Heather Bishop and Sean Quigley: Yes, we have always had an IEP in place. We have found that Individual Education Plans are most effective when they are VERY specific.
Our daughter's IEP includes percentages so for instance, she "will respond to requests to begin working 50% of the time after 2 promptings." In essence, this means that the school understands that 50% of the time she will NOT respond after 2 promptings. As she has achieved success, these percentages and expectations have increased so that her IEP has always been a "living" document that follows her progress.
We should also point out that in the beginning, she was only expected to respond 25% of the time - so 75% of the time they knew it would not happen!
No, we have not worked with Sick Kids although we know others who have. Our daughter has received care primarily through the Child and Parent Resource Institute (CPRI) in London, ON.
Darlene Wierski-Devoe: We were told at the old school that there was a waiting list and it would all take time so no an IEP was never put in place. This year we are taking some time to access Sydney's skills and knowledge. She felt so threatened in her previous environment that she was unable to perform so to be honest we never knew where she stood. Since September she has been bringing home a tremendous amount of work some of which is marked with scores and others that are just marked for completion. Her first test we received was a 26/27 and we were overwhelmed.
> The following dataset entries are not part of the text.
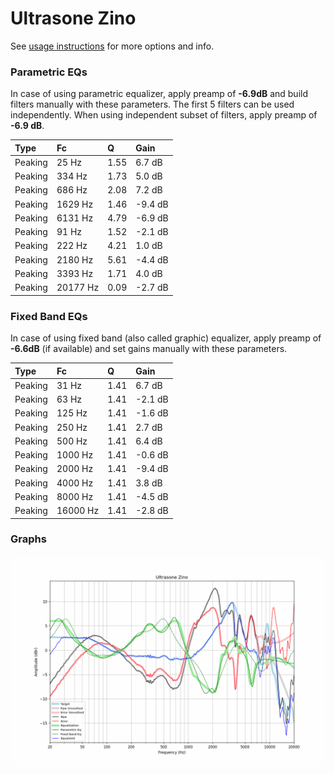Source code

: # Ultrasone Zino
See [usage instructions](https://github.com/jaakkopasanen/AutoEq#usage) for more options and info.

### Parametric EQs
In case of using parametric equalizer, apply preamp of **-6.9dB** and build filters manually
with these parameters. The first 5 filters can be used independently.
When using independent subset of filters, apply preamp of **-6.9 dB**.

| Type    | Fc       |    Q | Gain    |
|:--------|:---------|:-----|:--------|
| Peaking | 25 Hz    | 1.55 | 6.7 dB  |
| Peaking | 334 Hz   | 1.73 | 5.0 dB  |
| Peaking | 686 Hz   | 2.08 | 7.2 dB  |
| Peaking | 1629 Hz  | 1.46 | -9.4 dB |
| Peaking | 6131 Hz  | 4.79 | -6.9 dB |
| Peaking | 91 Hz    | 1.52 | -2.1 dB |
| Peaking | 222 Hz   | 4.21 | 1.0 dB  |
| Peaking | 2180 Hz  | 5.61 | -4.4 dB |
| Peaking | 3393 Hz  | 1.71 | 4.0 dB  |
| Peaking | 20177 Hz | 0.09 | -2.7 dB |

### Fixed Band EQs
In case of using fixed band (also called graphic) equalizer, apply preamp of **-6.6dB**
(if available) and set gains manually with these parameters.

| Type    | Fc       |    Q | Gain    |
|:--------|:---------|:-----|:--------|
| Peaking | 31 Hz    | 1.41 | 6.7 dB  |
| Peaking | 63 Hz    | 1.41 | -2.1 dB |
| Peaking | 125 Hz   | 1.41 | -1.6 dB |
| Peaking | 250 Hz   | 1.41 | 2.7 dB  |
| Peaking | 500 Hz   | 1.41 | 6.4 dB  |
| Peaking | 1000 Hz  | 1.41 | -0.6 dB |
| Peaking | 2000 Hz  | 1.41 | -9.4 dB |
| Peaking | 4000 Hz  | 1.41 | 3.8 dB  |
| Peaking | 8000 Hz  | 1.41 | -4.5 dB |
| Peaking | 16000 Hz | 1.41 | -2.8 dB |

### Graphs
![](./Ultrasone%20Zino.png)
As it stands right now she may be a little below grade but we'll see.
We were involved with Sick Kids but we've moved and now we have a different agency that holds the same type of program. We're just getting set up for that next week.
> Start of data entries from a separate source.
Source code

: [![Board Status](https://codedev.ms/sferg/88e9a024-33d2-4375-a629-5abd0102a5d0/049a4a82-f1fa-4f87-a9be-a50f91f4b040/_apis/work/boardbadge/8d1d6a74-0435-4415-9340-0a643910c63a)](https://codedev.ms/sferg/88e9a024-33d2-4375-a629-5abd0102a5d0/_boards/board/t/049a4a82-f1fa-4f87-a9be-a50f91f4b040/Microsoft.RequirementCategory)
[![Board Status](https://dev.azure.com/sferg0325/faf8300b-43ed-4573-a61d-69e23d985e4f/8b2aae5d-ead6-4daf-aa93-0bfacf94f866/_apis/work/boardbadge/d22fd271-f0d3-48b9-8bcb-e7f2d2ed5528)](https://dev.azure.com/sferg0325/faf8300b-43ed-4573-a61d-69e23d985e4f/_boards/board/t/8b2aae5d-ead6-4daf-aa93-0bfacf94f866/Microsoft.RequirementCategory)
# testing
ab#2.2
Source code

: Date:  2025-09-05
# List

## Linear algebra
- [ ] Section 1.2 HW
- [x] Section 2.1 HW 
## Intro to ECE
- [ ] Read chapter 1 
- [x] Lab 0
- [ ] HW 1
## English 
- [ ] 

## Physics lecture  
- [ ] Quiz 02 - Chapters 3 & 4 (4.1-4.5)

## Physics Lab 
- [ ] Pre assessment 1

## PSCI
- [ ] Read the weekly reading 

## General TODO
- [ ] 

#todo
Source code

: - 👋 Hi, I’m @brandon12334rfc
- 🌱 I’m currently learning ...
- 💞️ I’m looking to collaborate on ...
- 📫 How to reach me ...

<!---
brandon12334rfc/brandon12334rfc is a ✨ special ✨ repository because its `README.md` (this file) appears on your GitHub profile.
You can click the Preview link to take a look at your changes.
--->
Karen Delaney from London: Hi, my name is Karen Delaney. My little boy age 6 was admitted to LHSC psychiatric ward last week. They have diagnosed with a generalized anxiety disorder and he also has sensory issues. He has been on respiridone and now also is starting prozac. The rage issues can be very violent. They were occurring at least once a day and sometimes last for 3 or 4 hours. Some days we would have 4 -7 episodes of rage. I have worked with an organization for 2 years now and I feel like I am not receiving the help or answers that I need. If you have any suggestions on where to go please let me know.
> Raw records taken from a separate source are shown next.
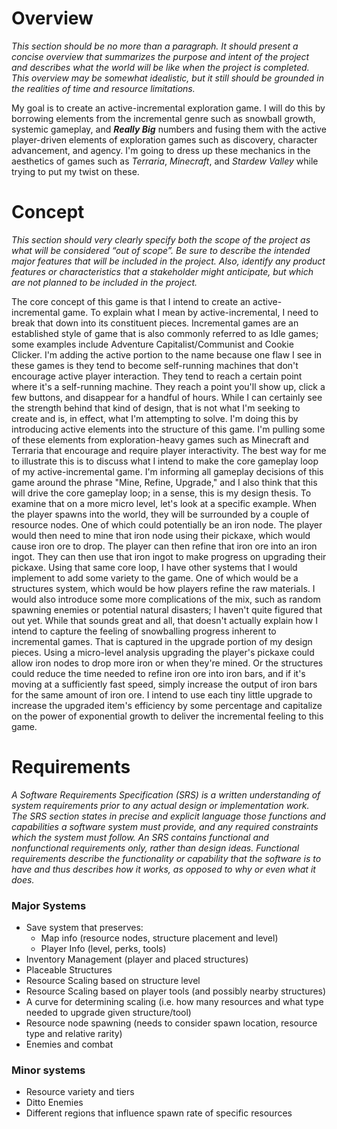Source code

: # Overview
*This section should be no more than a paragraph. It should present a concise overview that summarizes the purpose and intent of the project and describes what the world will be like when the project is completed. This overview may be somewhat idealistic, but it still should be grounded in the realities of time and resource limitations.*

My goal is to create an active-incremental exploration game. I will do this by borrowing elements from the incremental genre such as snowball growth, systemic gameplay, and ***Really Big*** numbers and fusing them with the active player-driven elements of exploration games such as discovery, character advancement, and agency. I'm going to dress up these mechanics in the aesthetics of games such as *Terraria*, *Minecraft*, and *Stardew Valley* while trying to put my twist on these.

# Concept
*This section should very clearly specify both the scope of the project as what will be considered “out of scope”. Be sure to describe the intended major features that will be included in the project. Also, identify any product features or characteristics that a stakeholder might anticipate, but which are not planned to be included in the project.*

The core concept of this game is that I intend to create an active-incremental game. To explain what I mean by active-incremental, I need to break that down into its constituent pieces. Incremental games are an established style of game that is also commonly referred to as Idle games; some examples include Adventure Capitalist/Communist and Cookie Clicker. I'm adding the active portion to the name because one flaw I see in these games is they tend to become self-running machines that don't encourage active player interaction. They tend to reach a certain point where it's a self-running machine. They reach a point you'll show up, click a few buttons, and disappear for a handful of hours. While I can certainly see the strength behind that kind of design, that is not what I'm seeking to create and is, in effect, what I'm attempting to solve. I'm doing this by introducing active elements into the structure of this game. I'm pulling some of these elements from exploration-heavy games such as Minecraft and Terraria that encourage and require player interactivity.
The best way for me to illustrate this is to discuss what I intend to make the core gameplay loop of my active-incremental game. I'm informing all gameplay decisions of this game around the phrase "Mine, Refine, Upgrade," and I also think that this will drive the core gameplay loop; in a sense, this is my design thesis. To examine that on a more micro level, let's look at a specific example. When the player spawns into the world, they will be surrounded by a couple of resource nodes. One of which could potentially be an iron node. The player would then need to mine that iron node using their pickaxe, which would cause iron ore to drop. The player can then refine that iron ore into an iron ingot. They can then use that iron ingot to make progress on upgrading their pickaxe.
Using that same core loop, I have other systems that I would implement to add some variety to the game. One of which would be a structures system, which would be how players refine the raw materials. I would also introduce some more complications of the mix, such as random spawning enemies or potential natural disasters; I haven't quite figured that out yet.
While that sounds great and all, that doesn't actually explain how I intend to capture the feeling of snowballing progress inherent to incremental games. That is captured in the upgrade portion of my design pieces. Using a micro-level analysis upgrading the player's pickaxe could allow iron nodes to drop more iron or when they're mined. Or the structures could reduce the time needed to refine iron ore into iron bars, and if it's moving at a sufficiently fast speed, simply increase the output of iron bars for the same amount of iron ore. I intend to use each tiny little upgrade to increase the upgraded item's efficiency by some percentage and capitalize on the power of exponential growth to deliver the incremental feeling to this game.

# Requirements
*A Software Requirements Specification (SRS) is a written understanding of system requirements prior to any actual design or implementation work. The SRS section states in precise and explicit language those functions and capabilities a software system must provide, and any required constraints which the system must follow. An SRS contains functional and nonfunctional requirements only, rather than design ideas. Functional requirements describe the functionality or capability that the software is to have and thus describes how it works, as opposed to why or even what it does.*

### Major Systems
  - Save system that preserves:
    - Map info (resource nodes, structure placement and level)
    - Player Info (level, perks, tools)
  - Inventory Management (player and placed structures)
  - Placeable Structures
  - Resource Scaling based on structure level
  - Resource Scaling based on player tools (and possibly nearby structures)
  - A curve for determining scaling (i.e. how many resources and what type needed to upgrade given structure/tool)
  - Resource node spawning (needs to consider spawn location, resource type and relative rarity)
  - Enemies and combat

### Minor systems
  - Resource variety and tiers
  - Ditto Enemies
  - Different regions that influence spawn rate of specific resources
Heather Bishop and Sean Quigley: Our hearts go out to you! We know from our own experience how painful it is to hospitalize your child - we also have experienced the rages that you describe and it is exhausting!
You mention that you have been working with one organization, you did not mention a doctor or psychiatrist however - you may wish to seek additional support from them.
You are your child's first and best advocate and if you are unhappy, you need to seek the best treatment possible.
We are more familiar with London (because we live there!) and so we would encourage you to contact CSCN (Community Services Coordination Network) in London to enquire about alternate services. In addition, you may wish to visit our website for other links and information. You can also e-mail further questions to us there.
Christine Diemert, globeandmail.com: We've gone past our time, so I'll close the discussion now. I'd like to thank Darlene Wierski-Devoe, Heather Bishop and Sean Quigley for joining us today and being so candid.
Heather Bishop and Sean Quigley: We'd like to thank The Globe and Mail for the opportunity to participate in this article and forum. It has been wonderful to speak to people and if anyone has further questions, they can reach us through our website
Thanks so much Christine - it's been a pleasure!
Heather and Sean
Darlene Wierski-Devoe: Our family would like to thank The Globe and Mail, Christine and all those involved in this series. I hope that with each email, each person reading the blog and each time we tackle a situation with our children we realize that we don't need to be alone. Thank you for questions and feedback as it reassures me that it's for everyone's good that I share Sydney's story.